◆ 任务列表
A – 根据下面的SQL教程回答：
(i) 第一步创建的表包含每个用户的什么信息？
(ii) 第二步实际上是对哪两项去重？
(iii) 第三步按照哪个字段把两个表拼接起来？
B – 从下面的SQL教程中原样摘录一段，以“select t1.*,t2.date,datediff(t2.date,t1.first_day) as”开头，一直到“得到了每个用户每个登入日期距离其最早登入日期的天数。”为止。
C – 把下面SQL教程里所有带编号的小标题逐条列出。

◆ 引用原文
一、创建一张包含每个用户最早登入日期的表

select user_id,min(date) as first_day
from a2_userbehavior_csv
group by user_id

二、创建一张包含每个用户所有登入日期的表

实际上就是对用户和日期去重

select user_id,date
from a2_userbehavior_csv
group by user_id,date

三、将两个表按照user_id拼接，并且计算日期时间差

select t1.*,t2.date,datediff(t2.date,t1.first_day) as day_diff
from 
(select user_id,min(date) as first_day
from a2_userbehavior_csv
group by user_id) as t1
left join 
(select user_id,date
from a2_userbehavior_csv
group by user_id,date) as t2
on t1.user_id=t2.user_id

得到结果如下：

得到了每个用户每个登入日期距离其最早登入日期的天数。

四、计算各种留存率

现在思路就明朗了。

◆ 原始数据
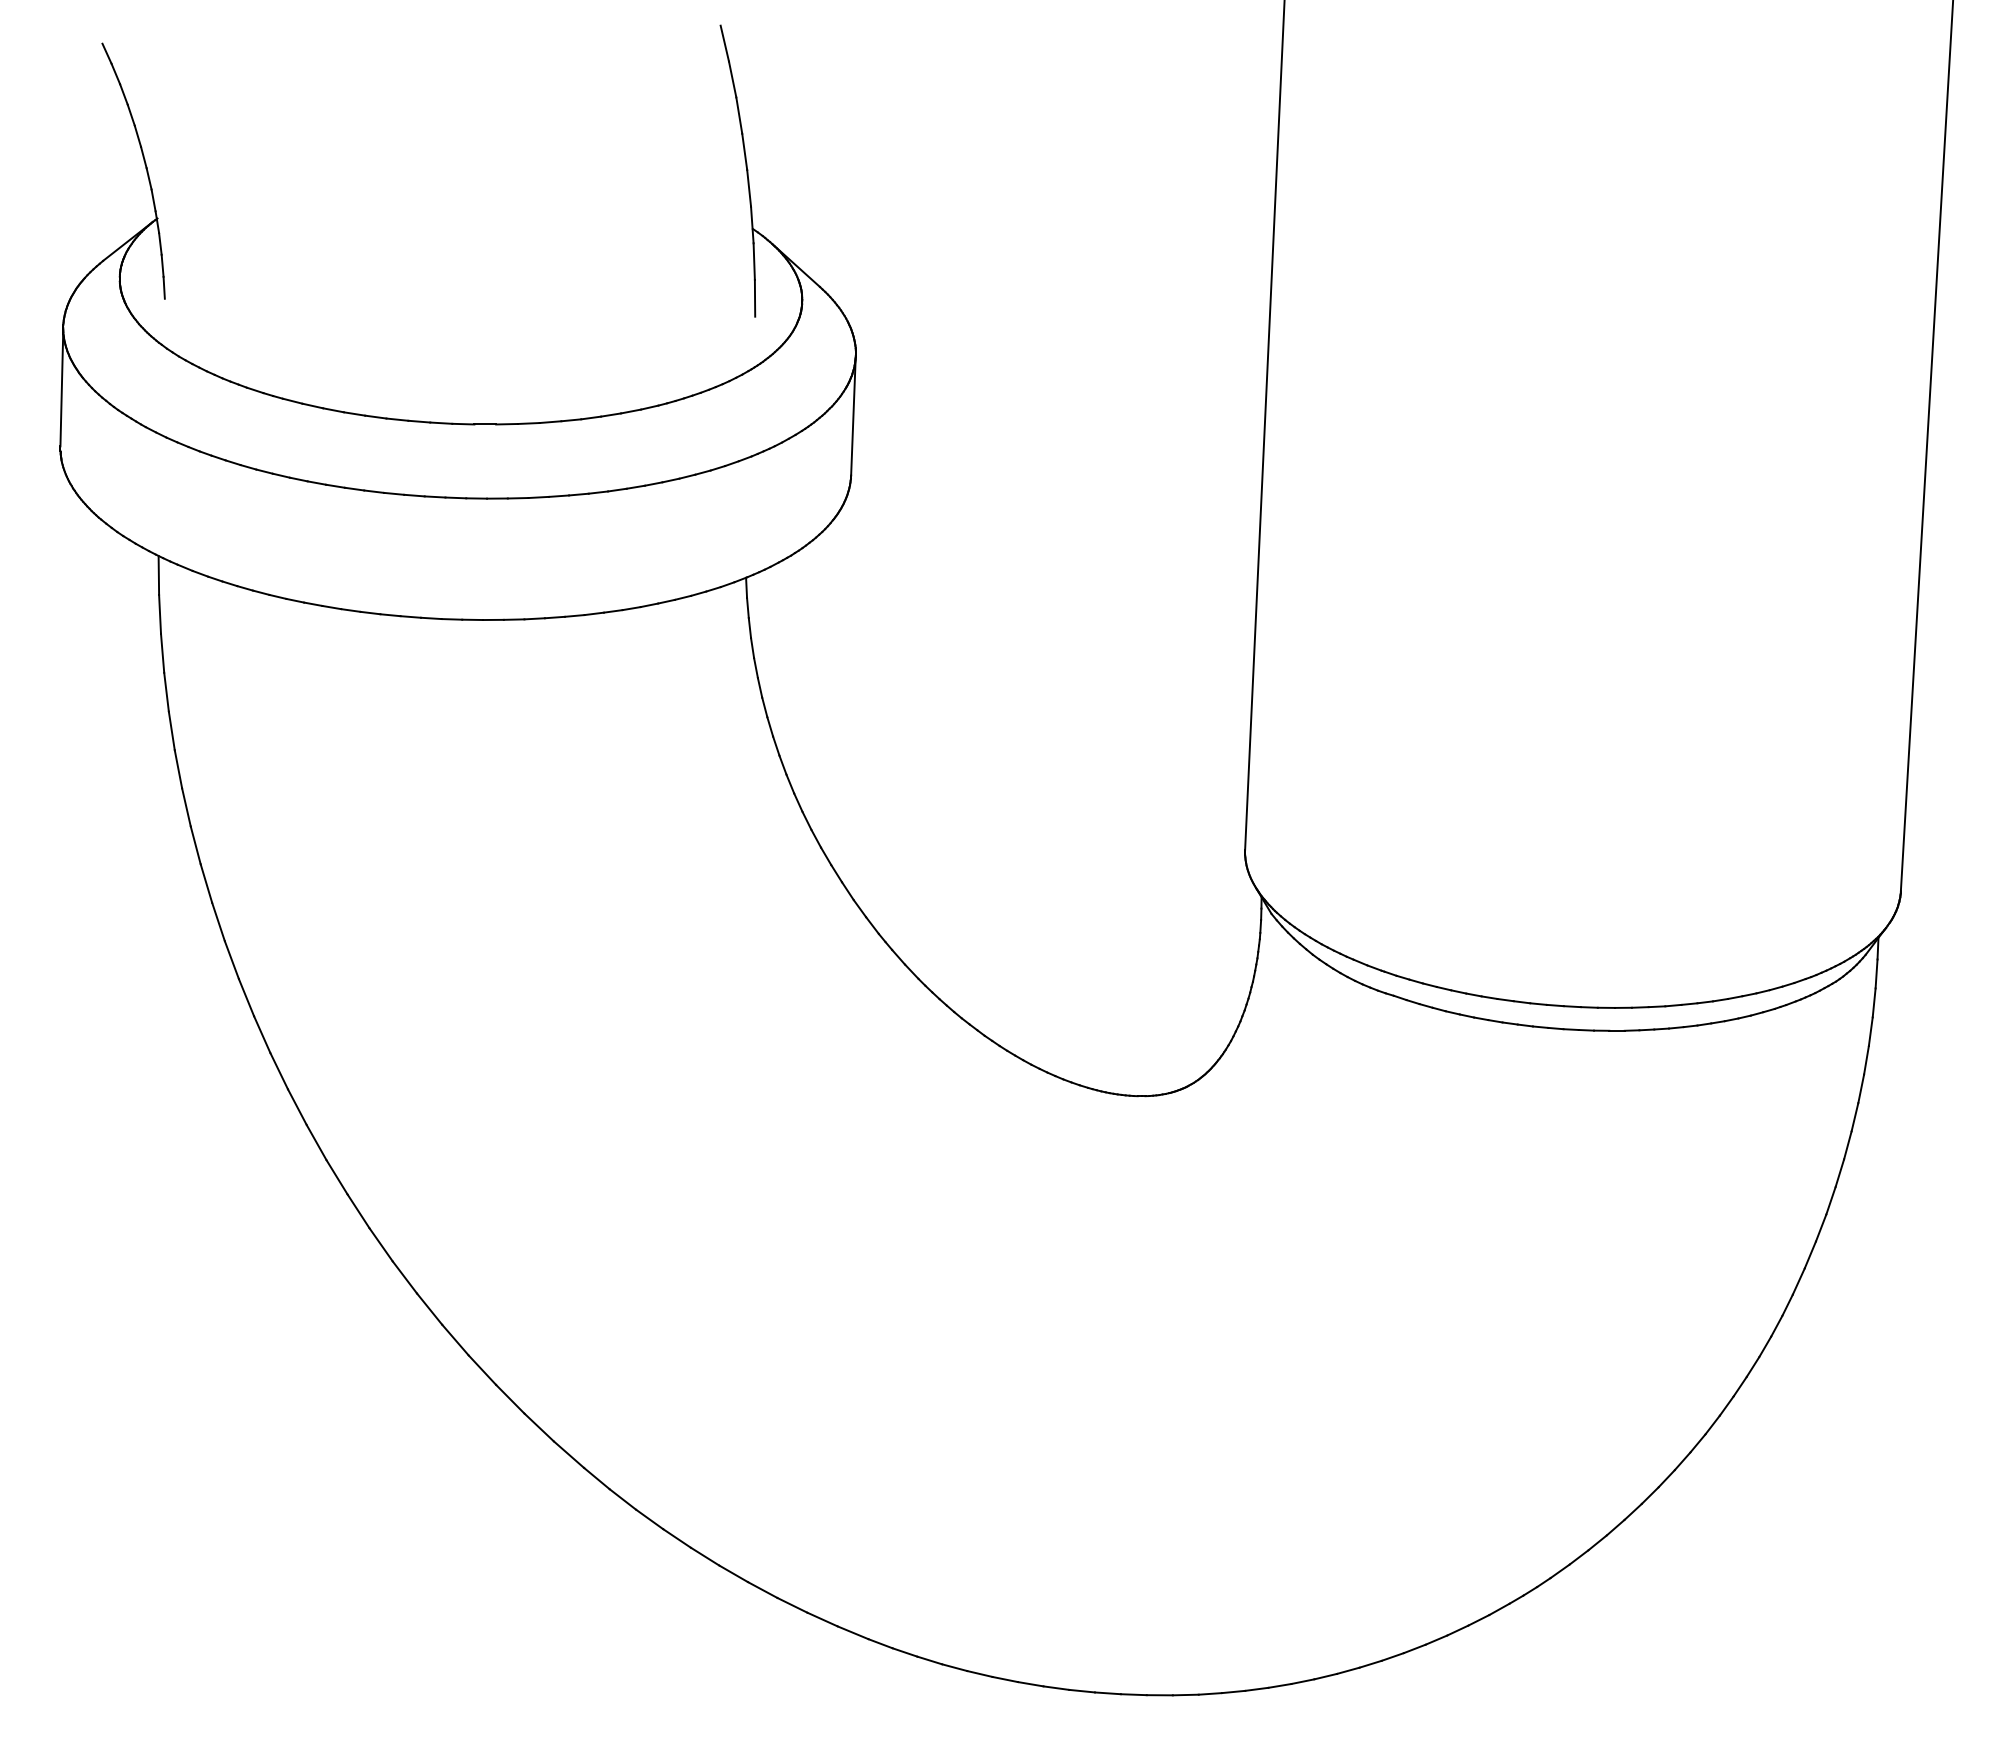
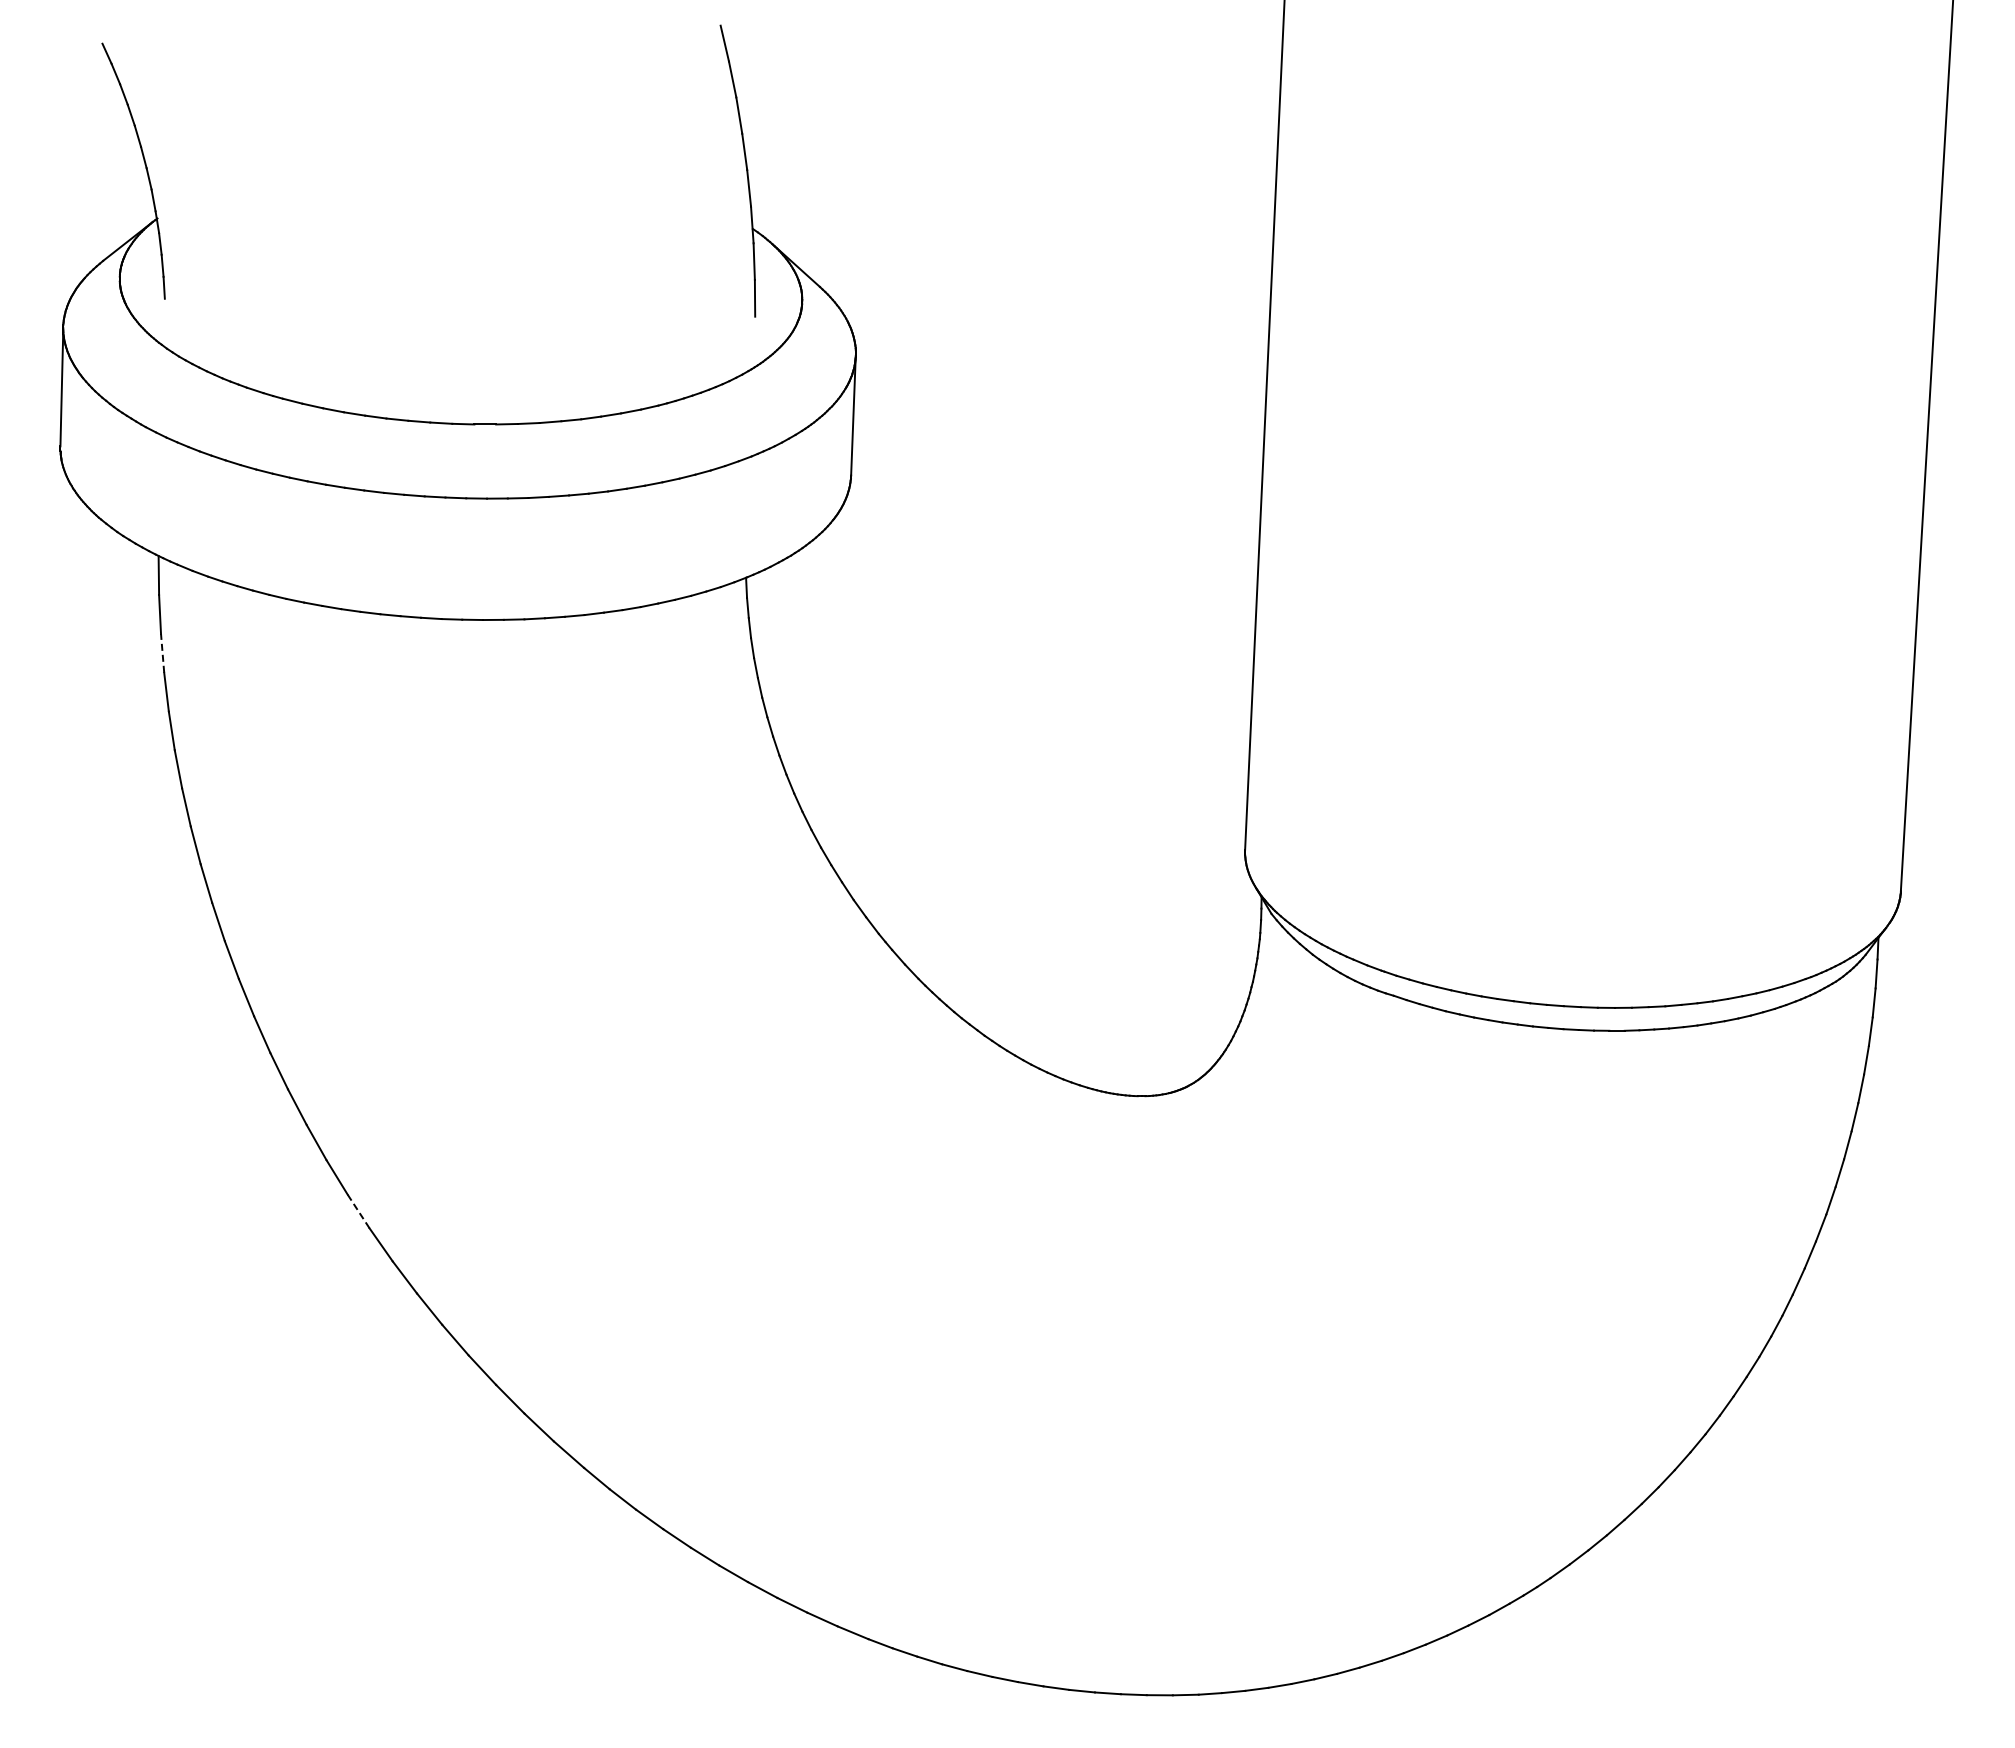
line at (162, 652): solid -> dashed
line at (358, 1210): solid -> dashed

◆ 各题答案
A –
(i) 每个用户最早登入日期
(ii) 用户和日期
(iii) user_id

B –
select t1.*,t2.date,datediff(t2.date,t1.first_day) as day_diff
from 
(select user_id,min(date) as first_day
from a2_userbehavior_csv
group by user_id) as t1
left join 
(select user_id,date
from a2_userbehavior_csv
group by user_id,date) as t2
on t1.user_id=t2.user_id

得到结果如下：

得到了每个用户每个登入日期距离其最早登入日期的天数。

C –
一、创建一张包含每个用户最早登入日期的表
二、创建一张包含每个用户所有登入日期的表
三、将两个表按照user_id拼接，并且计算日期时间差
四、计算各种留存率